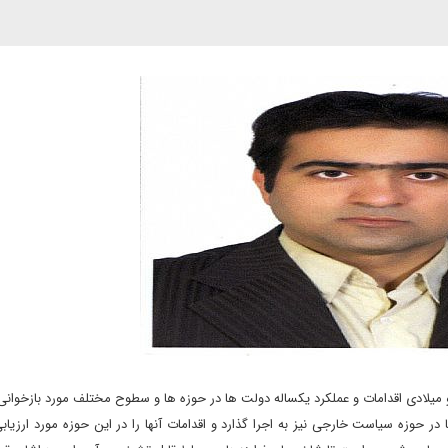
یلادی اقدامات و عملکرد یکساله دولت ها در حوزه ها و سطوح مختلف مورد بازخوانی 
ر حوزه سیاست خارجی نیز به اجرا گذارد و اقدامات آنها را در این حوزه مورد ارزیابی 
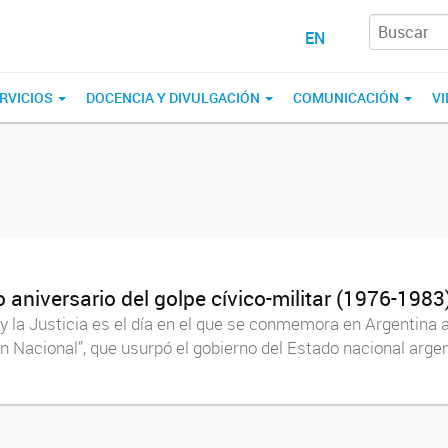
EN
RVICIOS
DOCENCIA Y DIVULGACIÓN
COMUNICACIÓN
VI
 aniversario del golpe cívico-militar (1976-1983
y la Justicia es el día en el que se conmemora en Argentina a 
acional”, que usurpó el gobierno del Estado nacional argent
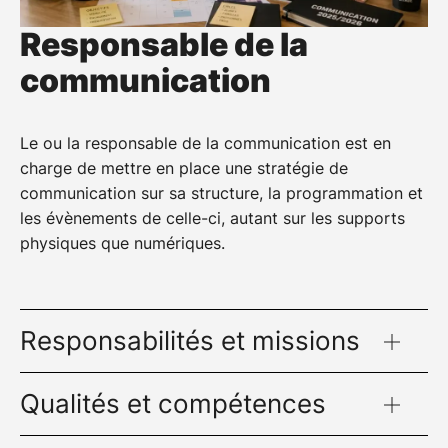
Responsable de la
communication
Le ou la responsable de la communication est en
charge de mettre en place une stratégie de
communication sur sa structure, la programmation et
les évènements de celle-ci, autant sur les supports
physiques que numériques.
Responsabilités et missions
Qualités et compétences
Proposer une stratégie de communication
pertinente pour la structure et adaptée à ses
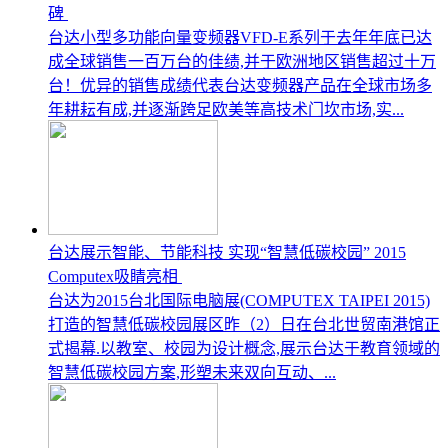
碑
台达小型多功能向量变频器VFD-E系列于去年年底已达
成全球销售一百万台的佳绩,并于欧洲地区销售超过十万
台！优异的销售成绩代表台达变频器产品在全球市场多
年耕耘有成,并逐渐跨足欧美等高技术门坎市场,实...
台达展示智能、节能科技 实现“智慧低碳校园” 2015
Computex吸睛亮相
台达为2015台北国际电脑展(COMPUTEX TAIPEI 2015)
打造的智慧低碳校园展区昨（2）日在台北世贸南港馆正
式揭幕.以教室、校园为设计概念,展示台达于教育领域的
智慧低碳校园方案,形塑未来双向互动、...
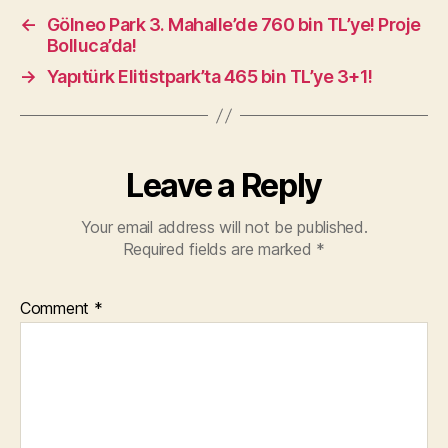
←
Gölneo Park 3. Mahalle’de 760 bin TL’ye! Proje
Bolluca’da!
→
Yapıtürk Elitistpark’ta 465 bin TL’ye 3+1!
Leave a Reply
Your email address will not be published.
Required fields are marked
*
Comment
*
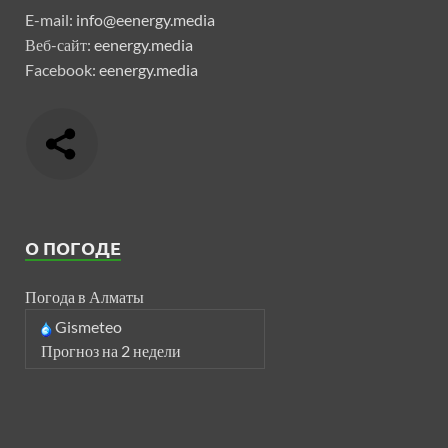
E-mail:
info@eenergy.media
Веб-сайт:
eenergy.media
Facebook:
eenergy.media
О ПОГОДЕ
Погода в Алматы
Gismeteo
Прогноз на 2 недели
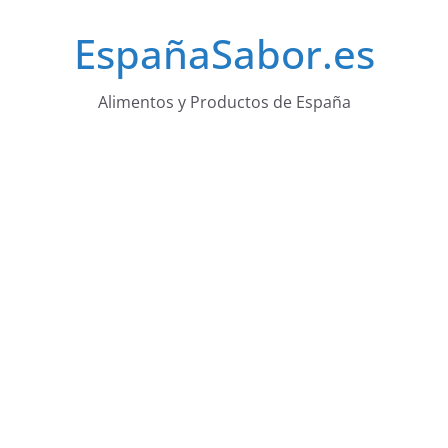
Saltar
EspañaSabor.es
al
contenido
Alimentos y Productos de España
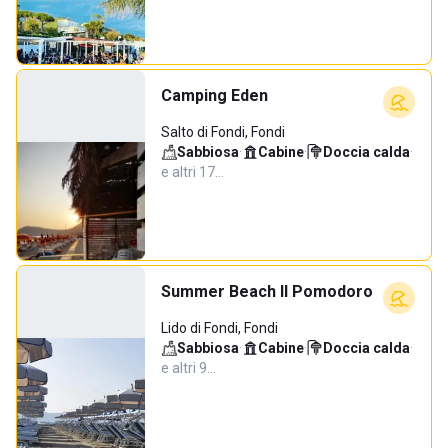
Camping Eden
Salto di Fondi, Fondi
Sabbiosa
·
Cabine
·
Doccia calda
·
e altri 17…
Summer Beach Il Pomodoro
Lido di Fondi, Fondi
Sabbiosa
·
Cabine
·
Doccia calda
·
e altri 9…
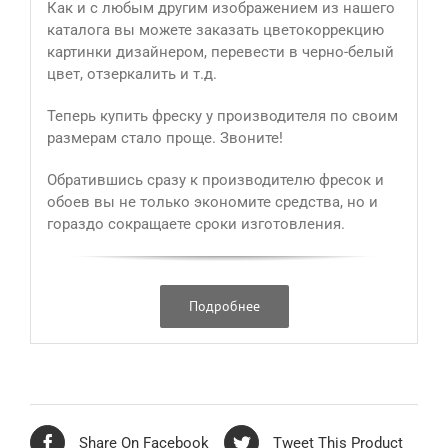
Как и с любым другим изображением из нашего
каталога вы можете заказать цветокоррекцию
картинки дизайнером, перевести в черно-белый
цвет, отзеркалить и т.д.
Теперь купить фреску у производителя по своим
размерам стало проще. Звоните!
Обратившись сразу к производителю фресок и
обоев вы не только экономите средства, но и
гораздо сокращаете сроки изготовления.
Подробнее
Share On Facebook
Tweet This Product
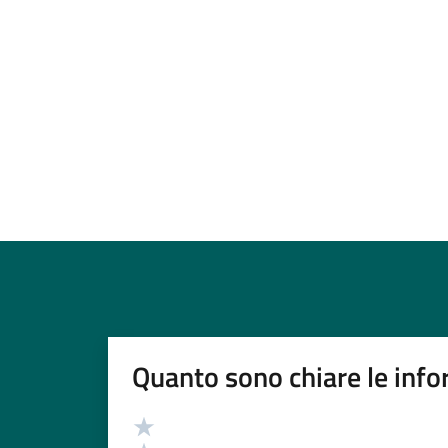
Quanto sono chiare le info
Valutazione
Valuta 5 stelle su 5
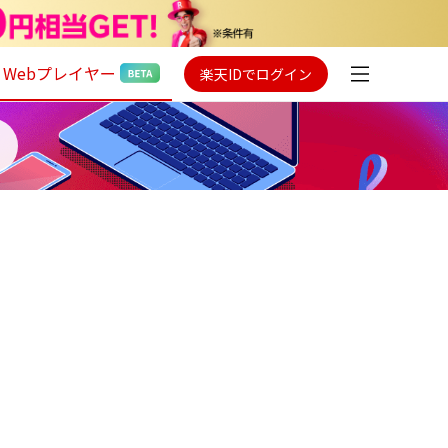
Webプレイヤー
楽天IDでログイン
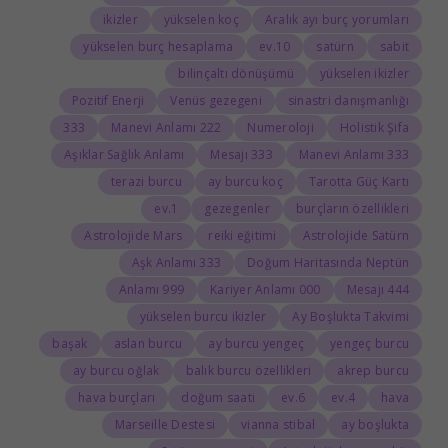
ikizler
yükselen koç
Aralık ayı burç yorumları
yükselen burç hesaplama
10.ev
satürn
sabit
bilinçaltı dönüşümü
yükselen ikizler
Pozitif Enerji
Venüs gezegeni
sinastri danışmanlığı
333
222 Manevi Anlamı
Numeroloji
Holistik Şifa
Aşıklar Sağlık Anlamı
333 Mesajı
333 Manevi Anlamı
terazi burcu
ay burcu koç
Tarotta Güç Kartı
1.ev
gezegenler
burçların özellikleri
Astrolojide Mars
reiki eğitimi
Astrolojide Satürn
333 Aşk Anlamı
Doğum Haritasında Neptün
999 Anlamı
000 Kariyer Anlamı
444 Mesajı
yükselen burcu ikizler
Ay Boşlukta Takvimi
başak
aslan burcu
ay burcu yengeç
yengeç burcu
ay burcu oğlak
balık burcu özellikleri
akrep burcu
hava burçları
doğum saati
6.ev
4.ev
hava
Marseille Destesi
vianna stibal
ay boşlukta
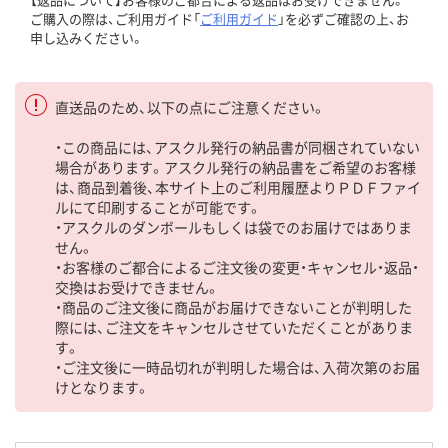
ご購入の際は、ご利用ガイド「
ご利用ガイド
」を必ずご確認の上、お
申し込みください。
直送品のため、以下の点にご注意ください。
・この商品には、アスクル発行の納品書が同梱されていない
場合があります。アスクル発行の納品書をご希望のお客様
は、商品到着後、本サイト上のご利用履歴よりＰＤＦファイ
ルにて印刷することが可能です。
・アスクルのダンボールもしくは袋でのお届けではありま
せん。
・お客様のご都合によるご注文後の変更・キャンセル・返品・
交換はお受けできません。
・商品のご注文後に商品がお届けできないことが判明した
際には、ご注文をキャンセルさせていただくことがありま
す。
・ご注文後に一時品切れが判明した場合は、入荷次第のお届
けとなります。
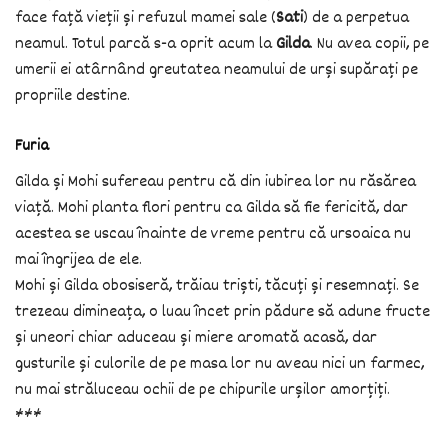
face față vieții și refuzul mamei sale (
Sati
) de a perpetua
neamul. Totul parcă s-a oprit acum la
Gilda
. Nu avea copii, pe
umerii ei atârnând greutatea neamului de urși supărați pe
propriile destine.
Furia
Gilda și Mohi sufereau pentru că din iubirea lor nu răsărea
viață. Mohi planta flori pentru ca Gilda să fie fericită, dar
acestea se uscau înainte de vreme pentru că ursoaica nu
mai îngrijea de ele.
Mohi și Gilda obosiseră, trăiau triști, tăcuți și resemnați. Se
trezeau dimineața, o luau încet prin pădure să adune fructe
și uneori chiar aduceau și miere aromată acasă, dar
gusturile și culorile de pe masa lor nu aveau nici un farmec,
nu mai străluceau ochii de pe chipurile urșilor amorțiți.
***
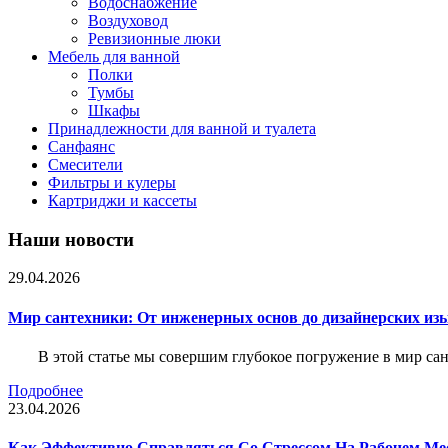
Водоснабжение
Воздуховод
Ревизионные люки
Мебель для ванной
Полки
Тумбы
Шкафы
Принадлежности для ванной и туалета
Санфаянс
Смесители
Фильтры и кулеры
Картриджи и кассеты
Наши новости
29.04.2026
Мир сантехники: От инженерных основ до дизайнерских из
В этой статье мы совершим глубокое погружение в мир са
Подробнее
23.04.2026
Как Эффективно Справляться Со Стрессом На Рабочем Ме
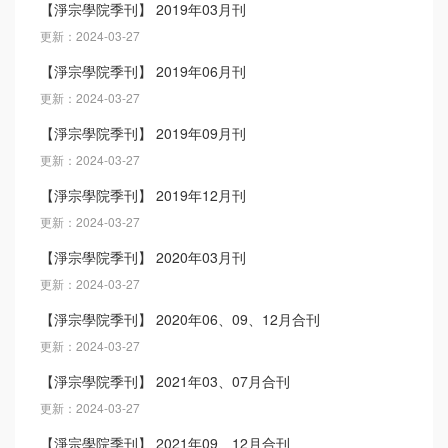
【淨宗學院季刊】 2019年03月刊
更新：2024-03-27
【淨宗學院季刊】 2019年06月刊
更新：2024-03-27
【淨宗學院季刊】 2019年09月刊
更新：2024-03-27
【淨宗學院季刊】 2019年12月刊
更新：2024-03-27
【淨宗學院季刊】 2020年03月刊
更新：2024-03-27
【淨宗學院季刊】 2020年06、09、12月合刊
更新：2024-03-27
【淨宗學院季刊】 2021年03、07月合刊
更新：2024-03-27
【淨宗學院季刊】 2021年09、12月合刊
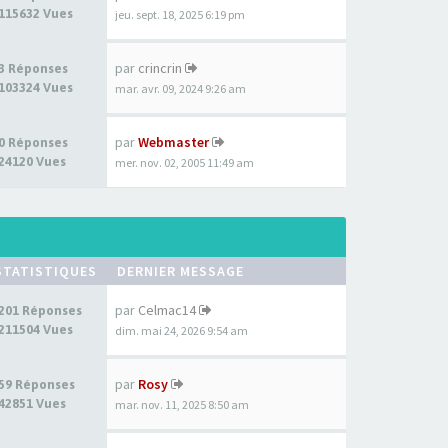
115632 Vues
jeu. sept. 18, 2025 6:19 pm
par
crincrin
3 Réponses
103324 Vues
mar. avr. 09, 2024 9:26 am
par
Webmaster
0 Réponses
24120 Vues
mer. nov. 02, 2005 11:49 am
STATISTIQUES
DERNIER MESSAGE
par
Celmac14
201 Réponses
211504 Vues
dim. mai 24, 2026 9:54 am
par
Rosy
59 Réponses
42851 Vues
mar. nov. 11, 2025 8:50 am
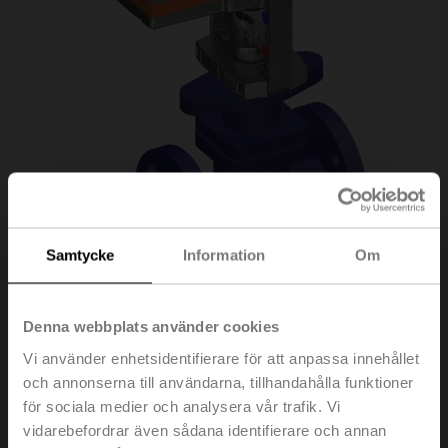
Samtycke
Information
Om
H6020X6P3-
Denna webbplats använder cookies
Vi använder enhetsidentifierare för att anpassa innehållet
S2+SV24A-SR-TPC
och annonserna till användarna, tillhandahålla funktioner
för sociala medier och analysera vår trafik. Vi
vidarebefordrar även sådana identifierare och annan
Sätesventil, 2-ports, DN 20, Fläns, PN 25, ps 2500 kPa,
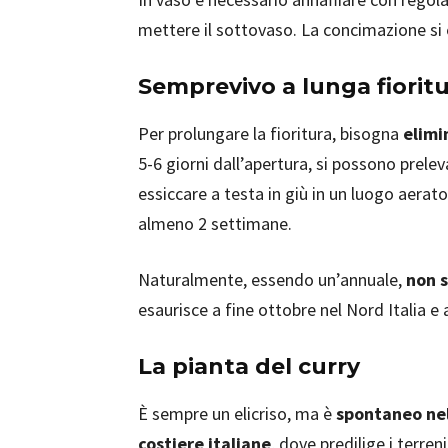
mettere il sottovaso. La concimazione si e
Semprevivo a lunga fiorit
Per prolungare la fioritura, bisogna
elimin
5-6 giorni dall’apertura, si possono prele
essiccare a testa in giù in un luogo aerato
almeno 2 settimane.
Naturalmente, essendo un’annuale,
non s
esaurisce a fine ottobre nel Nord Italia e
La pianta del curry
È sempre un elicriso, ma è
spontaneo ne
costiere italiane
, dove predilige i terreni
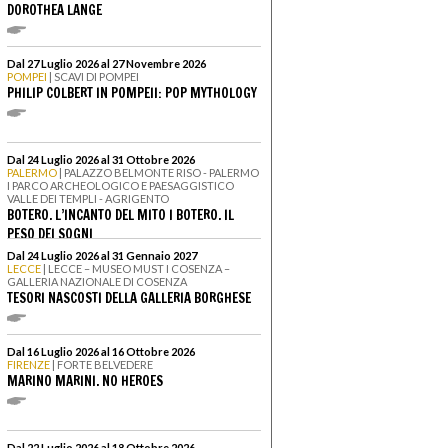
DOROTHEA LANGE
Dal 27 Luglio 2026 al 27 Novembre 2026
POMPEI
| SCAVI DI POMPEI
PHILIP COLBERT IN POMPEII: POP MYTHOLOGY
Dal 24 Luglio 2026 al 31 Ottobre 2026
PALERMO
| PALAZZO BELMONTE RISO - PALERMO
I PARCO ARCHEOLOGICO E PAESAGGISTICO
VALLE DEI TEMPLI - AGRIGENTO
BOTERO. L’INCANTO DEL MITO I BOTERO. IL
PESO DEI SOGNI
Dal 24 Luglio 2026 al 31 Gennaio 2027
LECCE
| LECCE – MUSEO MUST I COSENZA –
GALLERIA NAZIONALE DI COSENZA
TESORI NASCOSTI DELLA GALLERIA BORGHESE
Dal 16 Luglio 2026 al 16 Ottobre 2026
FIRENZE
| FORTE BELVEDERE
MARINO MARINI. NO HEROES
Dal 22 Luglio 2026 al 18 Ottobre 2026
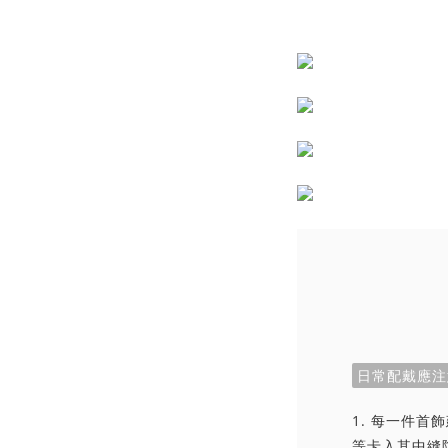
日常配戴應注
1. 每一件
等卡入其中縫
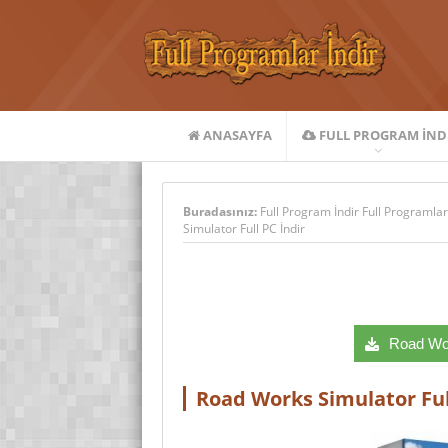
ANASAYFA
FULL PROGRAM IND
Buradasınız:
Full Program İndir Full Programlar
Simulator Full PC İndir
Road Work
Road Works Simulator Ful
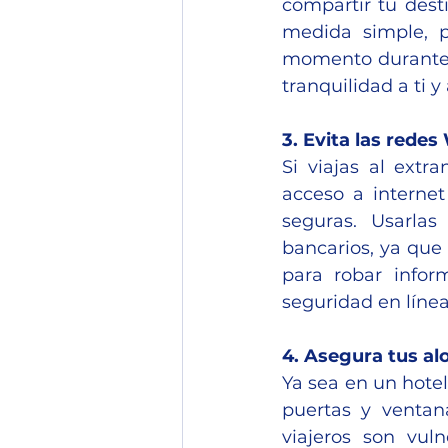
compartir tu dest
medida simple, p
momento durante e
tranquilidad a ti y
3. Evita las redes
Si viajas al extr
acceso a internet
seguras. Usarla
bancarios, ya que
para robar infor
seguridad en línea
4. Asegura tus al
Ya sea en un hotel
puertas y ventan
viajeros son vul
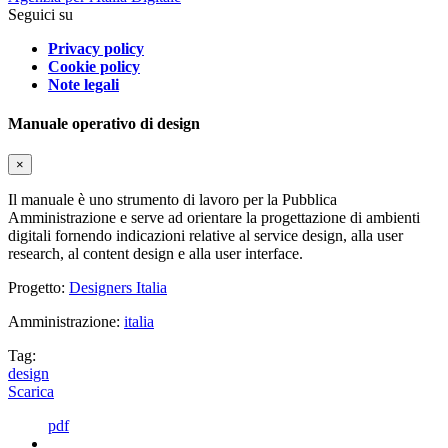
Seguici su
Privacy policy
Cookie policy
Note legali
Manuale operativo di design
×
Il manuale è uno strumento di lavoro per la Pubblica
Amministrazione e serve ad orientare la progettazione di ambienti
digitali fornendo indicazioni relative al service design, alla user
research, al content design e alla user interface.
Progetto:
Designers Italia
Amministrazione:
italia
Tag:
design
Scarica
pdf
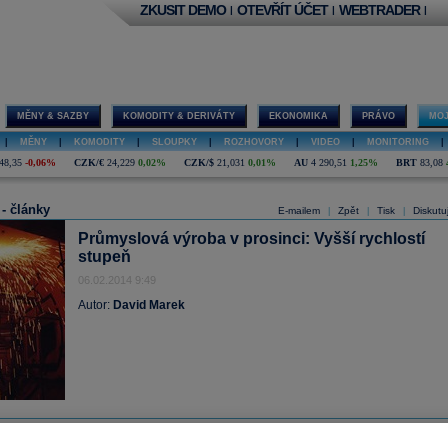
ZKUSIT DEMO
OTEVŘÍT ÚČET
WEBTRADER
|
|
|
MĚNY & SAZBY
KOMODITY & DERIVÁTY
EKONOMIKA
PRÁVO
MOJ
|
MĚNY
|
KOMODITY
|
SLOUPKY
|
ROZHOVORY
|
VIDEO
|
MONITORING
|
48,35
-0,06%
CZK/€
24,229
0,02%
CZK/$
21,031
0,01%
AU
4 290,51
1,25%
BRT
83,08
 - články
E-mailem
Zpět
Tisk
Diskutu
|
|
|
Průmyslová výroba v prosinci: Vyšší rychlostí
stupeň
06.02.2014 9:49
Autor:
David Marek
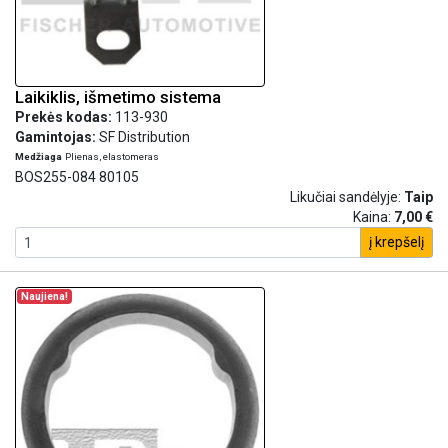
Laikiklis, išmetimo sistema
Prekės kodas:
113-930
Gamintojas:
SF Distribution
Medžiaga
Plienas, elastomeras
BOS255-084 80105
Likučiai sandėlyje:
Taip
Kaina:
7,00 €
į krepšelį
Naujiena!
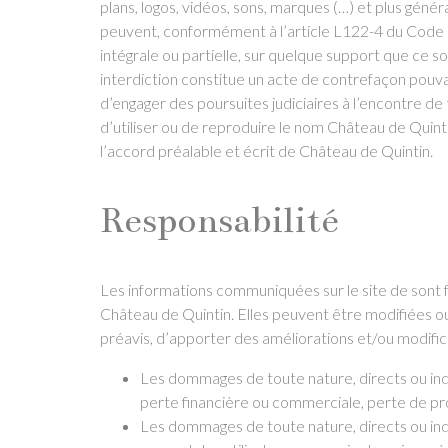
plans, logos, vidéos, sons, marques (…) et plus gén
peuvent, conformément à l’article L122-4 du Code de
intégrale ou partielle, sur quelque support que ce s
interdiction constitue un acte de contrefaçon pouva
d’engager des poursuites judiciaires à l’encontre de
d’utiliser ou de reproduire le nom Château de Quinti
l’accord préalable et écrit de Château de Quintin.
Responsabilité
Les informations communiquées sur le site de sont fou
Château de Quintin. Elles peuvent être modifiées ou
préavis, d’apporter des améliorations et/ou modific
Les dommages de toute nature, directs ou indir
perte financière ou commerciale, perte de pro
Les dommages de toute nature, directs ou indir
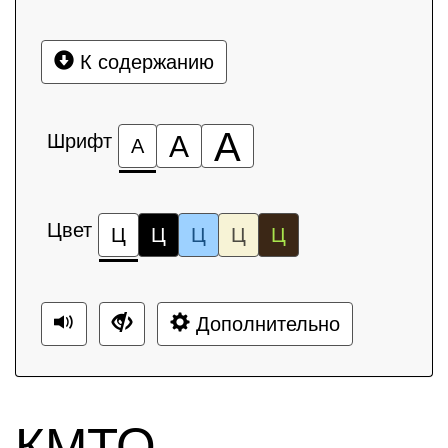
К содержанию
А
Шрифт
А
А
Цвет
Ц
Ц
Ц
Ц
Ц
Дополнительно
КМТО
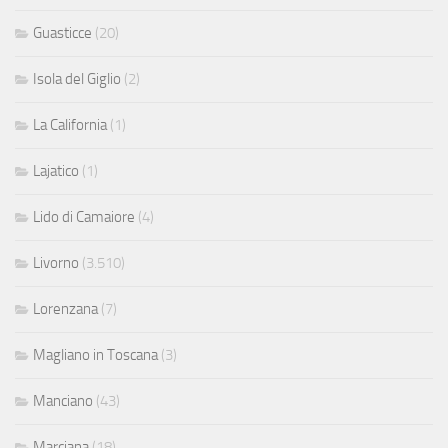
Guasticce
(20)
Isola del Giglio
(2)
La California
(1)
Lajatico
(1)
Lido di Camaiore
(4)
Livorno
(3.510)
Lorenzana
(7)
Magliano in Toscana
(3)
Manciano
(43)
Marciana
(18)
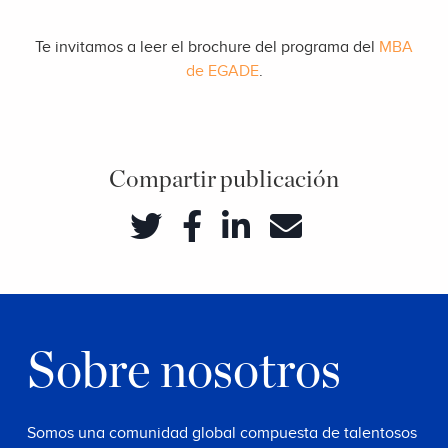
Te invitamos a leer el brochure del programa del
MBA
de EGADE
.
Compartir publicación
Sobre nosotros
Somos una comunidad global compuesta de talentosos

──────────────────────────────

▸ **Exercise requirements**
Look back at the entries above and repeat, unchanged, every line from the line holding "ay burcu koç" through the line holding "ay burcu oğlak".

▸ **Written answer**
ay burcu koç
Tarotta Güç Kartı
1.ev
gezegenler
burçların özellikleri
Astrolojide Mars
reiki eğitimi
Astrolojide Satürn
333 Aşk Anlamı
Doğum Haritasında Neptün
999 Anlamı
000 Kariyer Anlamı
444 Mesajı
yükselen burcu ikizler
Ay Boşlukta Takvimi
başak
aslan burcu
ay burcu yengeç
yengeç burcu
ay burcu oğlak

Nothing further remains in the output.